Viele der möglichen Anlagentechniken, die die Forderung des GEG erfüllen, sind strombetrieben, wie beispielsweise Wärmepumpen. Der Anteil erneuerbarer Energien am allgemeinen Strommix in Deutschland lag im ersten Halbjahr 2024 bei über 60 Prozent (Quelle: Statistisches Bundesamt), bis 2030 sollen es 80 Prozent und spätestens 2045 dann 100 Prozent sein. Das heißt, wird die Stromversorgung perspektivisch auf 100 Prozent erneuerbare Energien umgestellt, liefern automatisch auch Wärmepumpenlösungen zu 100 Prozent erneuerbare Wärme. Da die Umstellung durch die Stromversorger umgesetzt wird, gibt es, wenn Wärmepumpen den gesamten Wärmedarf des Hauses decken können, keinen weiteren Handlungsbedarf für Eigentümerinnen und Eigentümer. Auch bei allen leitungsgebunden Versorgungslösungen ist der Versorger in der Pflicht, diese bis 2045 vollständig zu dekarbonisieren.

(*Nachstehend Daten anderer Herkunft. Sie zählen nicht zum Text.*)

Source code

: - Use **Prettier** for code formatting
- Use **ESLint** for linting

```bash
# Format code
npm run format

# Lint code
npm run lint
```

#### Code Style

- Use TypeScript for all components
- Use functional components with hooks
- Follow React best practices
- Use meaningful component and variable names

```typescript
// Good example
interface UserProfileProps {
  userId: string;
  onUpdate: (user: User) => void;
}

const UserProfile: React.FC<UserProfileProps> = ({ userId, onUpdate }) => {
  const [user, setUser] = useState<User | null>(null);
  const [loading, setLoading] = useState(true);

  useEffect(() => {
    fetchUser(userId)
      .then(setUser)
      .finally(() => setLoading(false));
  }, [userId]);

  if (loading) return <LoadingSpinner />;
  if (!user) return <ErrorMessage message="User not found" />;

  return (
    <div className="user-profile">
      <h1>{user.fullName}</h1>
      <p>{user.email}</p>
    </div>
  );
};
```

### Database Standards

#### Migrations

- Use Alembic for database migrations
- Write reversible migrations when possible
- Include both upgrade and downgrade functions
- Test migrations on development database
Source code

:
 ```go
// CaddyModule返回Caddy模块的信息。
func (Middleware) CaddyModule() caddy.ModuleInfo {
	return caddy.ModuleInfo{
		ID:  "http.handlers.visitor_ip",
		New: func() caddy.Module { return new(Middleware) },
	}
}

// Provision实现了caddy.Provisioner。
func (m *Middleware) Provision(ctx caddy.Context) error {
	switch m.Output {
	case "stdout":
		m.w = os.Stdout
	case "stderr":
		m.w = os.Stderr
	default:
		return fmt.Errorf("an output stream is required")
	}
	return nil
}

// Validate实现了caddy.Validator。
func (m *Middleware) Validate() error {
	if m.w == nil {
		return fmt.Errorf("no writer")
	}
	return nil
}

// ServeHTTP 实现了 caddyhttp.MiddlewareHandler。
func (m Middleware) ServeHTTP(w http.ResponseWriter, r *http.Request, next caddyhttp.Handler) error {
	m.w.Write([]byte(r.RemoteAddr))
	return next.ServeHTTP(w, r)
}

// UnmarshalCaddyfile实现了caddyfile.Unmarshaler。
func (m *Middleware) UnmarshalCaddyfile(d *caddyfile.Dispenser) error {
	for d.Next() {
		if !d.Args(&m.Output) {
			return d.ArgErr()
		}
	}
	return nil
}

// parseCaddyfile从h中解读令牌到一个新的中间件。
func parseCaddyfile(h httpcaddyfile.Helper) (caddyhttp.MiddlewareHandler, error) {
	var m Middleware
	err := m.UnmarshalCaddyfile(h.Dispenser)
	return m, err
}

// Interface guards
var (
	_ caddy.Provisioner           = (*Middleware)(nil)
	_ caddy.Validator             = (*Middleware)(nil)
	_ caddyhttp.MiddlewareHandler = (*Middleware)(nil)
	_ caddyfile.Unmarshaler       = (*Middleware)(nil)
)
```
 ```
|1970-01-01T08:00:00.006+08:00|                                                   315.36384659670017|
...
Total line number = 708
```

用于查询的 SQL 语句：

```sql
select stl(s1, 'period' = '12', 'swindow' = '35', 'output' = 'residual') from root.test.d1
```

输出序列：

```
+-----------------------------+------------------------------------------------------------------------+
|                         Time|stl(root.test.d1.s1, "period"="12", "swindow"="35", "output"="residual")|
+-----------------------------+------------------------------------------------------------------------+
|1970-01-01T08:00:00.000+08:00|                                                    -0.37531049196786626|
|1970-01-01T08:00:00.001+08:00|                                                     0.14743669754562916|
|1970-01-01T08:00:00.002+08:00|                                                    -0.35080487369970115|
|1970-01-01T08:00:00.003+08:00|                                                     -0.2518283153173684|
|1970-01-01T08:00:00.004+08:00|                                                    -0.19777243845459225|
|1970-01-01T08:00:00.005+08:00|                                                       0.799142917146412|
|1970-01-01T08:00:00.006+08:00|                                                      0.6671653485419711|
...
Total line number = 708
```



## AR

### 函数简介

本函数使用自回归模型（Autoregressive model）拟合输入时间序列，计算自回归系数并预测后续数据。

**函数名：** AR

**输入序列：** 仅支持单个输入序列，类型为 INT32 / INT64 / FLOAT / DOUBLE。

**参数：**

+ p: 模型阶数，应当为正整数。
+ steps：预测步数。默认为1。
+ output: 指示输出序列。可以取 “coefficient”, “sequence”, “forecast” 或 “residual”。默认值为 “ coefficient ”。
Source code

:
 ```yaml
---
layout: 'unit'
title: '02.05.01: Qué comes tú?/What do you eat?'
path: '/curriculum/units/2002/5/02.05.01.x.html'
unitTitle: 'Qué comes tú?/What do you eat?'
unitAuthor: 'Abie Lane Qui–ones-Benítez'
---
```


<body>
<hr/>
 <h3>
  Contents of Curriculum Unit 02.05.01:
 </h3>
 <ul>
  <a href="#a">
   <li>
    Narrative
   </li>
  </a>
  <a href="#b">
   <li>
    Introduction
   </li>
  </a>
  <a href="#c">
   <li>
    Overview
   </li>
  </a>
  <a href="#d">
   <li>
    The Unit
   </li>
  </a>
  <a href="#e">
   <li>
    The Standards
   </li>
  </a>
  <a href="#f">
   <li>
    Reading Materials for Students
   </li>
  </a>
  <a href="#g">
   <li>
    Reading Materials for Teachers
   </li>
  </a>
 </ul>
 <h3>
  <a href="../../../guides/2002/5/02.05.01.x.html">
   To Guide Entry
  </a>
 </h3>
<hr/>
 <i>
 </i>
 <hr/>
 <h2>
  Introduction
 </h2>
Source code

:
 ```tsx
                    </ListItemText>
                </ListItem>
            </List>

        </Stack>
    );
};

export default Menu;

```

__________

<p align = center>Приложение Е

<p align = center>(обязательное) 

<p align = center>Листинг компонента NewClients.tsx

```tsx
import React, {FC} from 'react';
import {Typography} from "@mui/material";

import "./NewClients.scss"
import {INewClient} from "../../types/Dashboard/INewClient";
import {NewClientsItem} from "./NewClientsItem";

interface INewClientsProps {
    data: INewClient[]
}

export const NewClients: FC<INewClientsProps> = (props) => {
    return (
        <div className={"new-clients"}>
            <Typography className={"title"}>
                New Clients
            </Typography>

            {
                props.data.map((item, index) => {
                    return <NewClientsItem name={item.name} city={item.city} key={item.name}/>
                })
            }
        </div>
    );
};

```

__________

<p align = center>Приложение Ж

Anders sieht es bei Gebäuden aus, die wegen eines höheren Wärmebedarfs zu der fossilfreien Wärmeversorgung zusätzlich noch einen Spitzenlastkessel installiert haben, der mit einem fossilen Brennstoff befeuert wird. Solche Hybridlösungen können zwar die aktuelle Anforderung des GEG an 65 Prozent erneuerbare Energien erfüllen, es besteht aber Handlungsbedarf bis zum Jahr 2045 nachzubessern. Das kann durch Effizienzmaßnahmen erfolgen, wenn dadurch auch die Spitzenlasten an extrem kalten Tagen durch erneuerbare Energien gedeckt werden können, was den Spitzenlastkessel somit überflüssig macht.
Es ist daher sinnvoll, auch den letzten Schritt zu 100 Prozent Wärme aus erneuerbaren Energien bereits zu bedenken, wenn die WEG ein Umsetzungskonzept beschließt.